WHAT YOU WILL DO = Please set out everything in the data below, from the line containing "pose: elev=82.7 azim=240.4" down to the line containing "Dot at: (264, 254)", both included, as a numbered list without blank lines. Leave the pictures out of your answer.

RECORDS =
☆ ☆ ☆ ☆ ☆ ☆ ☆

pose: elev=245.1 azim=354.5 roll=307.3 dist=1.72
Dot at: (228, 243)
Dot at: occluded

☆ ☆ ☆ ☆ ☆ ☆ ☆

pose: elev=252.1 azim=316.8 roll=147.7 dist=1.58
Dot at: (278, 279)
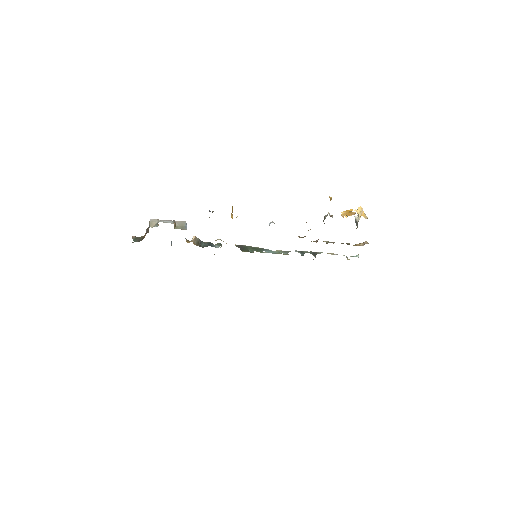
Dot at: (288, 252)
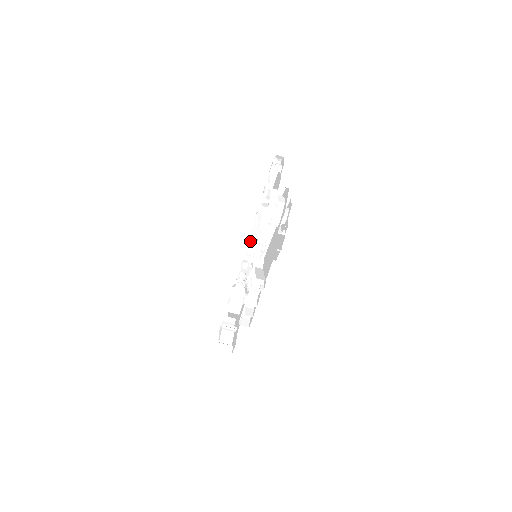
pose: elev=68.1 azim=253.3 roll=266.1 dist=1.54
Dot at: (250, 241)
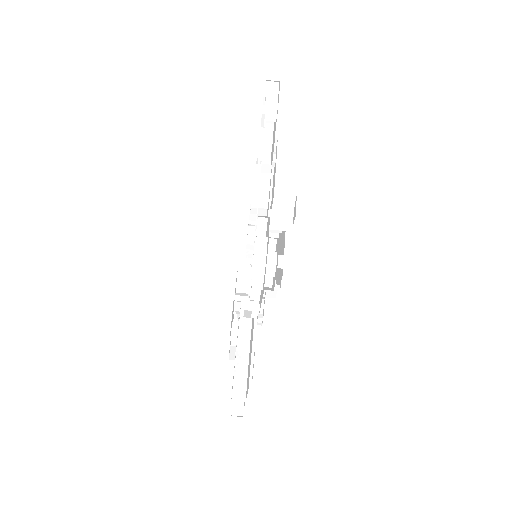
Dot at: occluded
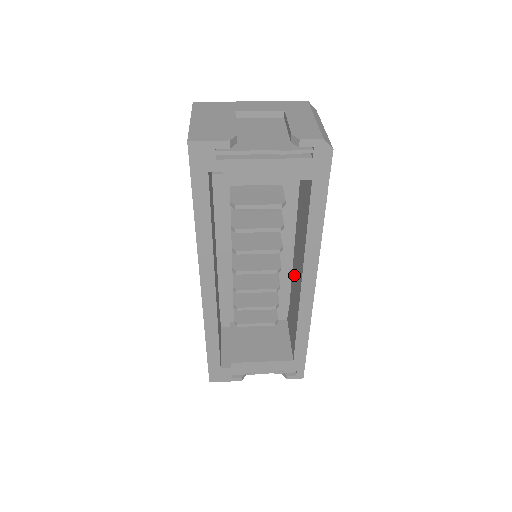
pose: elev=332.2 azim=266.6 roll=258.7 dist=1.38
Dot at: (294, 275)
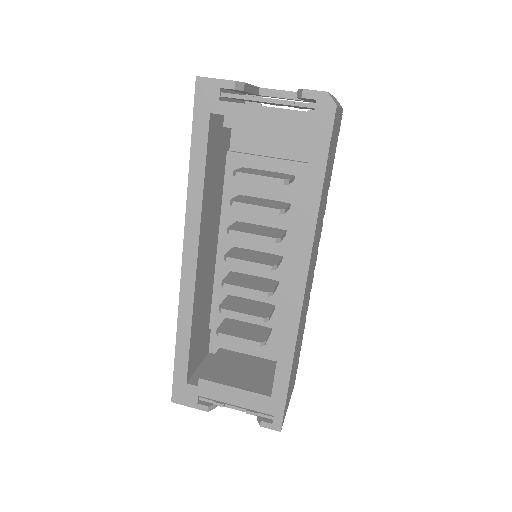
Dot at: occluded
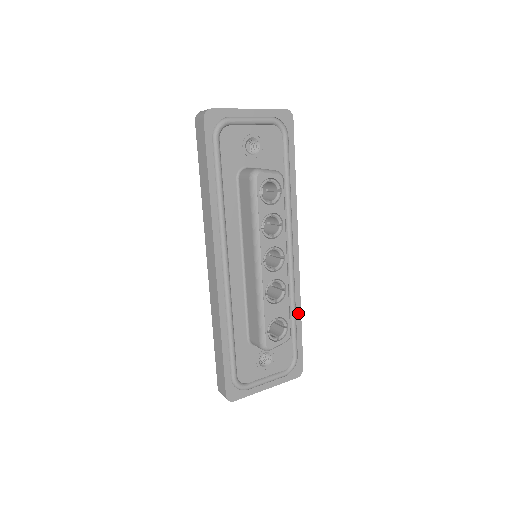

☆ ☆ ☆ ☆ ☆ ☆ ☆

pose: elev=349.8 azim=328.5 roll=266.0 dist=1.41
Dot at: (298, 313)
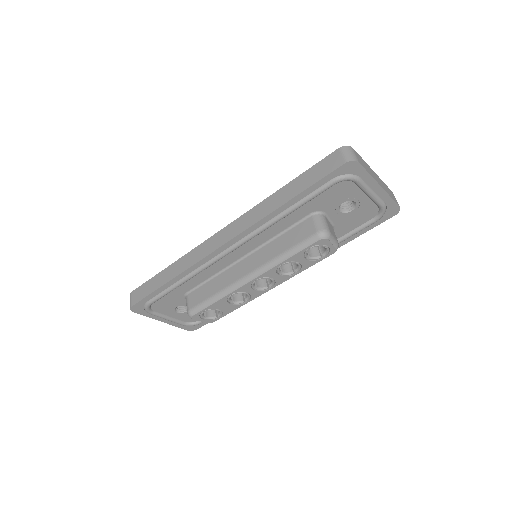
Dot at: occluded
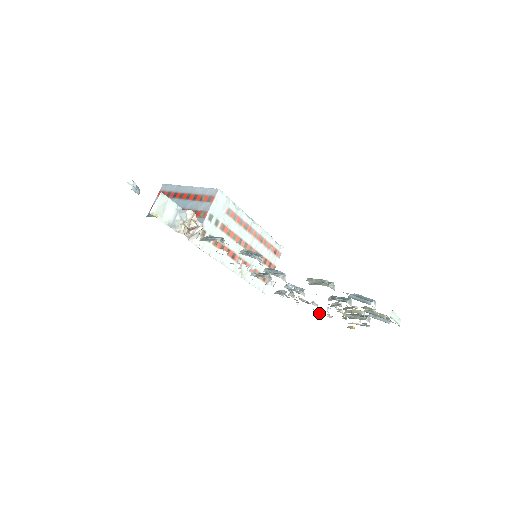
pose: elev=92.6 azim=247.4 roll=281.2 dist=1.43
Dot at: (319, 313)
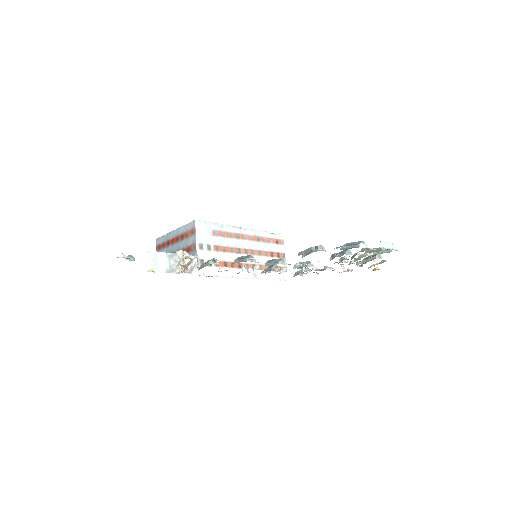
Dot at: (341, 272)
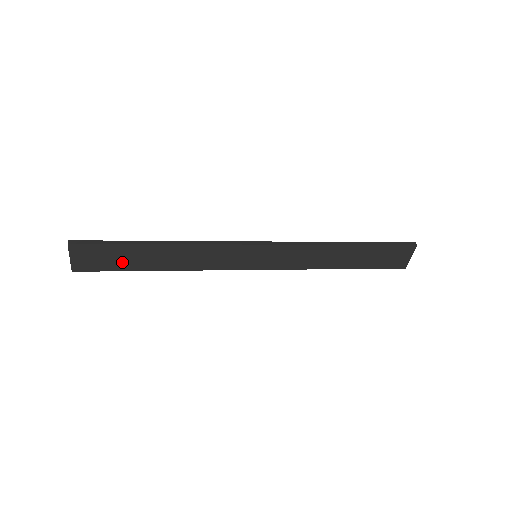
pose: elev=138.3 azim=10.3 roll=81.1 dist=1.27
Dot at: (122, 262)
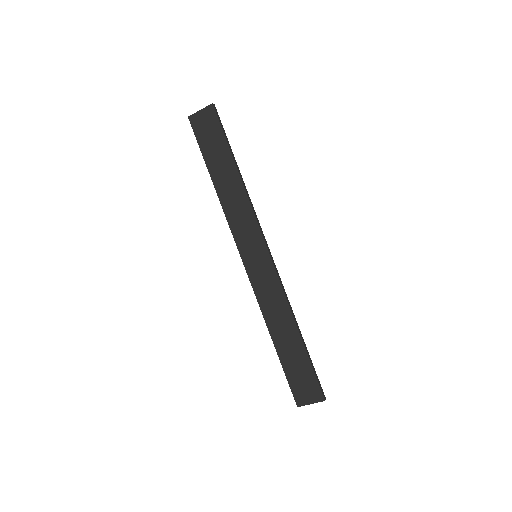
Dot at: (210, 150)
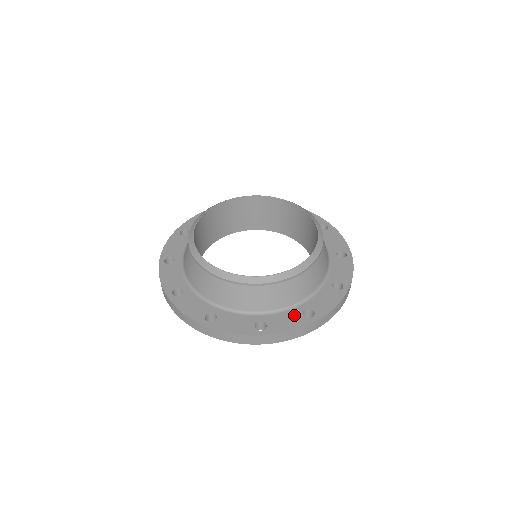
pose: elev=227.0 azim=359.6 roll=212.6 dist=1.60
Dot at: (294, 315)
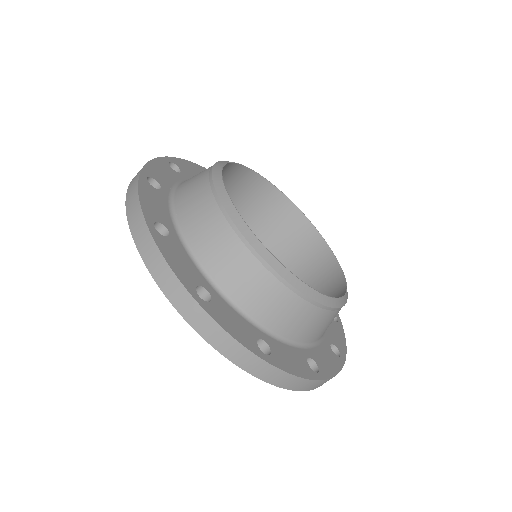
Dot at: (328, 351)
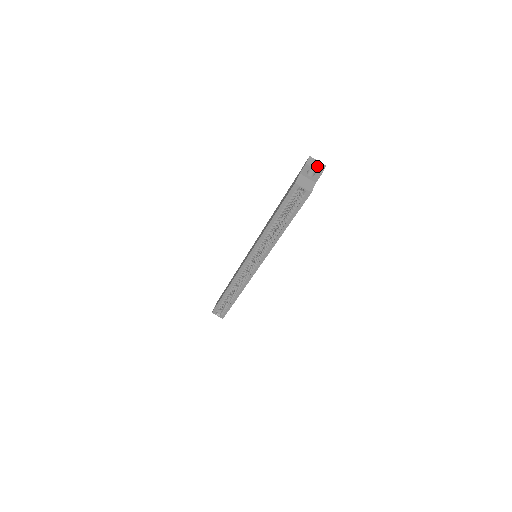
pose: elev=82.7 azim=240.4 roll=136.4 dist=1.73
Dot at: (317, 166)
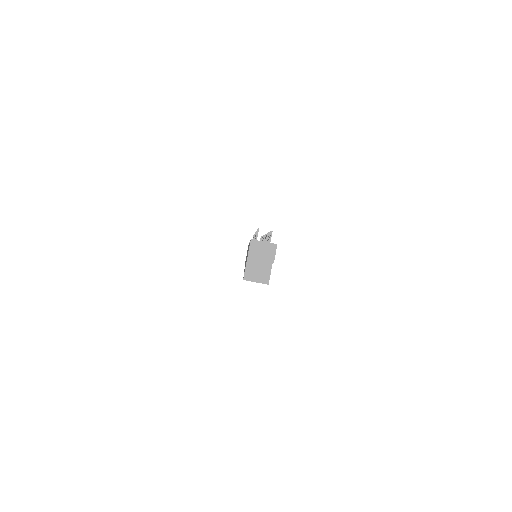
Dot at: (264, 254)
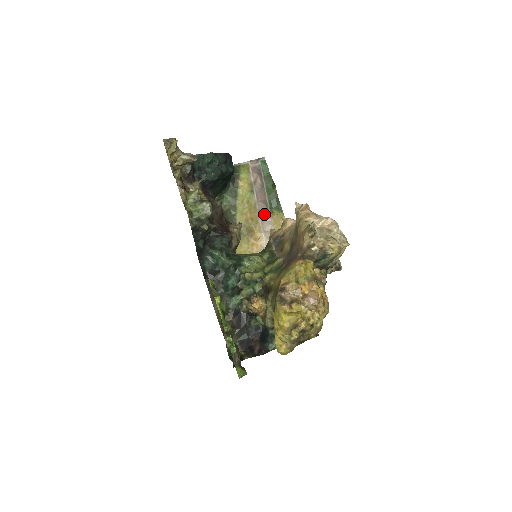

☆ ☆ ☆ ☆ ☆ ☆ ☆

FINISHED ANSWER =
1. pose: elev=82.7 azim=240.4 roll=136.4 dist=1.73
2. Dot at: (317, 166)
3. Dot at: (264, 254)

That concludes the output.